> DESCRIPTION OF THE TASK: The full set of records is to be reproduced verbatim.

Collected data
□ □ □ □

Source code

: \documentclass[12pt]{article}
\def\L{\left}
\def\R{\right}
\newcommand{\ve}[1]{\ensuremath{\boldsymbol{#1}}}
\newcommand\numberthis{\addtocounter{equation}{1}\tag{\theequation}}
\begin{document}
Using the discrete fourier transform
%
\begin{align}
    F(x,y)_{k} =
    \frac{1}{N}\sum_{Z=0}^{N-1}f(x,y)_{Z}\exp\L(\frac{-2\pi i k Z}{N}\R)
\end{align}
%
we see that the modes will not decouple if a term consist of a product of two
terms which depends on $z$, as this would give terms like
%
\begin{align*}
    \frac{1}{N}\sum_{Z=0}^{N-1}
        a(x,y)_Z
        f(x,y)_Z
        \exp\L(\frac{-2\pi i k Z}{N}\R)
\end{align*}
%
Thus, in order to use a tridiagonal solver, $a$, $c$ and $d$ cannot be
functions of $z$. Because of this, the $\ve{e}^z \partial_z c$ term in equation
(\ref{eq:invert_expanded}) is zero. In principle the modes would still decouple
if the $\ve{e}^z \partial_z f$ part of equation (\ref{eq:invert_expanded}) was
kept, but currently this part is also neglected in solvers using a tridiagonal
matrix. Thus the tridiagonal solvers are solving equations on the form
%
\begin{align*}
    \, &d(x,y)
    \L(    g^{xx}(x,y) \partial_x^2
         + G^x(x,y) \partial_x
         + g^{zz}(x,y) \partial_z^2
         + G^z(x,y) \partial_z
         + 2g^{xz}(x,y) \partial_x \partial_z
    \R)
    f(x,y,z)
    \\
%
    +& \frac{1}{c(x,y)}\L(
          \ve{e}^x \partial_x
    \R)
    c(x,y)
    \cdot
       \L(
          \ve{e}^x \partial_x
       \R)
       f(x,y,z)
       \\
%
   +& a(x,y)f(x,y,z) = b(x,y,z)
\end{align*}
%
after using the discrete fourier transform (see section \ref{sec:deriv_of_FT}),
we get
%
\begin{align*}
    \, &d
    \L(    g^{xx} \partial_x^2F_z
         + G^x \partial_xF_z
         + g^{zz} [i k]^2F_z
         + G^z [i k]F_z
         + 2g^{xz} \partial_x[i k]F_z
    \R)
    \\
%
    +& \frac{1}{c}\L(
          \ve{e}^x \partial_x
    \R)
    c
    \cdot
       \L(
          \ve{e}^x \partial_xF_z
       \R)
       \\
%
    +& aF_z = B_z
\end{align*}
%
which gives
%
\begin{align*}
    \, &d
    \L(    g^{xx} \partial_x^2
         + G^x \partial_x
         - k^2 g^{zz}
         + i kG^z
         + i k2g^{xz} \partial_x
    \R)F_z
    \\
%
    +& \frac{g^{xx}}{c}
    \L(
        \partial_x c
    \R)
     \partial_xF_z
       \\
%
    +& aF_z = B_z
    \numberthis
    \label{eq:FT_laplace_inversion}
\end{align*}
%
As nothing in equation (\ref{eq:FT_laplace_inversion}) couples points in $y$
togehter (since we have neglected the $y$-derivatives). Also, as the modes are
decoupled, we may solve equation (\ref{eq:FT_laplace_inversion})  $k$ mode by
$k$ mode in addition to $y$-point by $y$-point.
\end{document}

□ □ □ □

> SOLUTION TO THE PROBLEM:
Source code

: \documentclass[12pt]{article}
\def\L{\left}
\def\R{\right}
\newcommand{\ve}[1]{\ensuremath{\boldsymbol{#1}}}
\newcommand\numberthis{\addtocounter{equation}{1}\tag{\theequation}}
\begin{document}
Using the discrete fourier transform
%
\begin{align}
    F(x,y)_{k} =
    \frac{1}{N}\sum_{Z=0}^{N-1}f(x,y)_{Z}\exp\L(\frac{-2\pi i k Z}{N}\R)
\end{align}
%
we see that the modes will not decouple if a term consist of a product of two
terms which depends on $z$, as this would give terms like
%
\begin{align*}
    \frac{1}{N}\sum_{Z=0}^{N-1}
        a(x,y)_Z
        f(x,y)_Z
        \exp\L(\frac{-2\pi i k Z}{N}\R)
\end{align*}
%
Thus, in order to use a tridiagonal solver, $a$, $c$ and $d$ cannot be
functions of $z$. Because of this, the $\ve{e}^z \partial_z c$ term in equation
(\ref{eq:invert_expanded}) is zero. In principle the modes would still decouple
if the $\ve{e}^z \partial_z f$ part of equation (\ref{eq:invert_expanded}) was
kept, but currently this part is also neglected in solvers using a tridiagonal
matrix. Thus the tridiagonal solvers are solving equations on the form
%
\begin{align*}
    \, &d(x,y)
    \L(    g^{xx}(x,y) \partial_x^2
         + G^x(x,y) \partial_x
         + g^{zz}(x,y) \partial_z^2
         + G^z(x,y) \partial_z
         + 2g^{xz}(x,y) \partial_x \partial_z
    \R)
    f(x,y,z)
    \\
%
    +& \frac{1}{c(x,y)}\L(
          \ve{e}^x \partial_x
    \R)
    c(x,y)
    \cdot
       \L(
          \ve{e}^x \partial_x
       \R)
       f(x,y,z)
       \\
%
   +& a(x,y)f(x,y,z) = b(x,y,z)
\end{align*}
%
after using the discrete fourier transform (see section \ref{sec:deriv_of_FT}),
we get
%
\begin{align*}
    \, &d
    \L(    g^{xx} \partial_x^2F_z
         + G^x \partial_xF_z
         + g^{zz} [i k]^2F_z
         + G^z [i k]F_z
         + 2g^{xz} \partial_x[i k]F_z
    \R)
    \\
%
    +& \frac{1}{c}\L(
          \ve{e}^x \partial_x
    \R)
    c
    \cdot
       \L(
          \ve{e}^x \partial_xF_z
       \R)
       \\
%
    +& aF_z = B_z
\end{align*}
%
which gives
%
\begin{align*}
    \, &d
    \L(    g^{xx} \partial_x^2
         + G^x \partial_x
         - k^2 g^{zz}
         + i kG^z
         + i k2g^{xz} \partial_x
    \R)F_z
    \\
%
    +& \frac{g^{xx}}{c}
    \L(
        \partial_x c
    \R)
     \partial_xF_z
       \\
%
    +& aF_z = B_z
    \numberthis
    \label{eq:FT_laplace_inversion}
\end{align*}
%
As nothing in equation (\ref{eq:FT_laplace_inversion}) couples points in $y$
togehter (since we have neglected the $y$-derivatives). Also, as the modes are
decoupled, we may solve equation (\ref{eq:FT_laplace_inversion})  $k$ mode by
$k$ mode in addition to $y$-point by $y$-point.
\end{document}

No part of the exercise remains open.